A few pic's over the year of our rottie zara..

She was in brilliant health in these pic's..

But sadly she has since got vitilgo. And she looks alot older than she really is. She will be 4yrs old on the 11th Nov. 

Last pic' is her with our youngest son, just after he got home from school !! She won't let him go too far in front of us, and stays by his side whilst we're out walking !!


----------



## FREE SPIRIT (Jul 8, 2009)

Gorgeous dog...lovely pics.


----------



## big_bear (Oct 5, 2009)

Broxi_jim said:


> A few pic's over the year of our rottie zara..
> 
> She was in brilliant health in these pic's..
> 
> ...


i love the one with your son shes a beautiful looking girl. what is vitilgo??


----------



## simplysardonic (Sep 1, 2009)

beautiful dog, isn't vitiligo a skin disorder? Poor girl, sorry to hear about her ill health


----------



## Broxi_jim (Mar 30, 2009)

Thanks folks,

Yes vitigo is a skin disorder that breaks down the black pigment on the skin / hair etc etc

The vets have been brilliant, and said its only cosmetic, and that zara is in brilliant health other-wise. She might look older than she is but other than that she's fine.

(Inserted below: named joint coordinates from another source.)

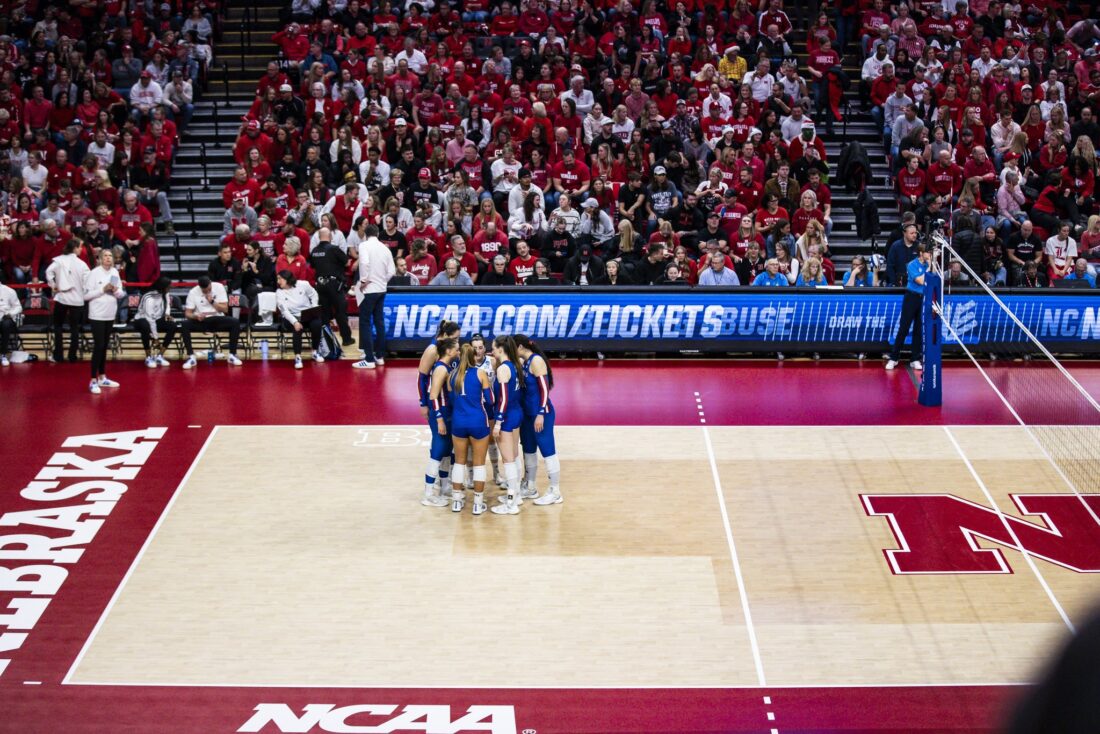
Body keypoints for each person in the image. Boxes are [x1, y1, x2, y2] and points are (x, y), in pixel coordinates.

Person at [513, 334, 562, 506]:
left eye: (513, 347)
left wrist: (541, 413)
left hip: (541, 414)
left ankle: (555, 491)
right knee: (528, 449)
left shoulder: (536, 361)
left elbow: (544, 389)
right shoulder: (524, 362)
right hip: (527, 414)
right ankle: (530, 486)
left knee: (548, 450)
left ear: (520, 347)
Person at [447, 343, 494, 516]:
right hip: (478, 421)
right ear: (474, 356)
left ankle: (457, 502)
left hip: (458, 422)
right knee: (479, 463)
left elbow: (452, 401)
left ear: (460, 357)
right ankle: (477, 503)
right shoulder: (481, 373)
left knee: (459, 462)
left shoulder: (452, 375)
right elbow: (490, 400)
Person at [418, 320, 461, 504]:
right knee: (439, 446)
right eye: (456, 338)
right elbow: (422, 378)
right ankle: (429, 492)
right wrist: (423, 403)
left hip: (449, 405)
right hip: (438, 406)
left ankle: (444, 486)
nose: (459, 342)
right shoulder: (433, 352)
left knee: (448, 447)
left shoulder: (450, 357)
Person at [488, 335, 526, 513]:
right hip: (516, 413)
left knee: (508, 460)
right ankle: (516, 495)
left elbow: (503, 399)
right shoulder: (515, 364)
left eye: (494, 347)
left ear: (501, 349)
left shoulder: (503, 369)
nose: (492, 350)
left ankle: (511, 504)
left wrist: (498, 423)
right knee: (514, 456)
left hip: (507, 416)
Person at [353, 224, 396, 369]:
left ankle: (369, 359)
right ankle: (380, 357)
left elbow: (364, 262)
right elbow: (392, 270)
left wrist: (364, 280)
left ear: (365, 234)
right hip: (381, 289)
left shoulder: (364, 245)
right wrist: (383, 281)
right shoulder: (385, 248)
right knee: (379, 322)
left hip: (369, 290)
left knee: (365, 323)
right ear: (377, 234)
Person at [83, 249, 125, 394]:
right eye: (105, 256)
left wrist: (115, 290)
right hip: (97, 314)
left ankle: (102, 377)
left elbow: (121, 293)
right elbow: (86, 296)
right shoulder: (94, 273)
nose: (108, 258)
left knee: (105, 345)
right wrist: (102, 289)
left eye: (110, 256)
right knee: (99, 345)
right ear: (100, 259)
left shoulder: (115, 272)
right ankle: (92, 380)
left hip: (110, 314)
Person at [180, 276, 244, 369]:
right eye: (204, 291)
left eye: (208, 289)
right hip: (202, 320)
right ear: (199, 287)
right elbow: (187, 313)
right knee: (185, 324)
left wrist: (212, 301)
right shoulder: (193, 292)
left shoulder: (219, 287)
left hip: (217, 318)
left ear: (210, 283)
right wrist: (196, 316)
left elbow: (225, 309)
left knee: (234, 322)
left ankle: (232, 355)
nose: (206, 292)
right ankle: (191, 357)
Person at [886, 243, 930, 371]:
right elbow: (920, 281)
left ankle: (915, 358)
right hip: (911, 297)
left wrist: (931, 266)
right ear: (921, 253)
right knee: (904, 327)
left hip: (924, 298)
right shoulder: (912, 265)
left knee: (918, 328)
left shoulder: (930, 265)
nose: (930, 256)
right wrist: (928, 268)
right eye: (928, 253)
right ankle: (894, 357)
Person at [44, 239, 88, 363]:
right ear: (74, 248)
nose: (81, 249)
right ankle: (72, 356)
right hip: (77, 299)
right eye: (80, 247)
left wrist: (53, 285)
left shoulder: (59, 260)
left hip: (62, 297)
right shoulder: (82, 264)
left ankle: (58, 356)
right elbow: (88, 281)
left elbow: (48, 272)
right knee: (75, 328)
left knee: (58, 326)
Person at [308, 227, 354, 346]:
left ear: (318, 237)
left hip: (320, 285)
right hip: (334, 285)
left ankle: (326, 341)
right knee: (340, 312)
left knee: (324, 314)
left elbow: (313, 266)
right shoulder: (334, 249)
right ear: (330, 237)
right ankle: (346, 339)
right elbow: (347, 262)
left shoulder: (314, 251)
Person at [276, 270, 324, 368]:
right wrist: (295, 322)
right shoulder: (279, 292)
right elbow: (284, 311)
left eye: (280, 279)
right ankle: (297, 356)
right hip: (291, 317)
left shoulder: (303, 284)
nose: (278, 281)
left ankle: (315, 351)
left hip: (307, 314)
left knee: (317, 324)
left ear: (288, 279)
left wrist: (314, 307)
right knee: (297, 328)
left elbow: (313, 294)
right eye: (277, 279)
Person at [133, 275, 178, 367]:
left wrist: (167, 314)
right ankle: (148, 357)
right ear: (162, 287)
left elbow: (167, 305)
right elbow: (150, 319)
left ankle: (160, 355)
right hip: (143, 319)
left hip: (157, 318)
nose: (170, 288)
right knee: (145, 326)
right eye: (169, 287)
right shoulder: (149, 298)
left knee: (173, 325)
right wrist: (156, 337)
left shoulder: (165, 292)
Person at [0, 281, 21, 366]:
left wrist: (10, 314)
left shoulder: (9, 291)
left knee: (6, 324)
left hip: (5, 317)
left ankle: (3, 354)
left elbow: (18, 307)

And the vet said that its not common in rotties.

Akitas mostly some collies and some dobermans get this.


----------



## Ducky (Nov 23, 2008)

great pics, i adore rotties!

what park is that in ur first pic? is that an enclosed area? just asking since we are both southsiders!!


----------



## Broxi_jim (Mar 30, 2009)

The park is Govanhill park !!!

Its astro football pitches...That the dogs like to play on witha ball now and then. 

And the smaller one at the back of it only has one entrance / exit so handy to get the pup back on recalls


----------



## xpalaboyx (Jun 17, 2008)

She's so beautiful, thank God nothing more serious about her health.


----------



## canuckjill (Jun 25, 2008)

wonderful pictures love the one with your son...Jill


----------



## Jo P (Dec 10, 2007)

Lovely piccies 

My friend had a beautiful Rottie girl with vitiligo - she lived to a good age and had a happy, happy life so nothing much to worry about


----------



## Sypher (Sep 29, 2008)

What a beauty. Love that smile in the second pic.


----------



## Broxi_jim (Mar 30, 2009)

Thanks everyone.

Just found the old album with pic's of her when she was 14weeks old. Maybe upload them later 

Doesn't seem that long ago she was that small bundle of fun. Now she'll be 4 on the 14th Nov !! 

She still thinks she's the size of a westie. And tries to sit with you on a chair !!! .lolol ut:


----------



## plumo72 (Nov 2, 2007)

She's lovely  x


----------



## Captain.Charisma (May 24, 2009)

Shes lovelyyyy. i love the pic with your son


----------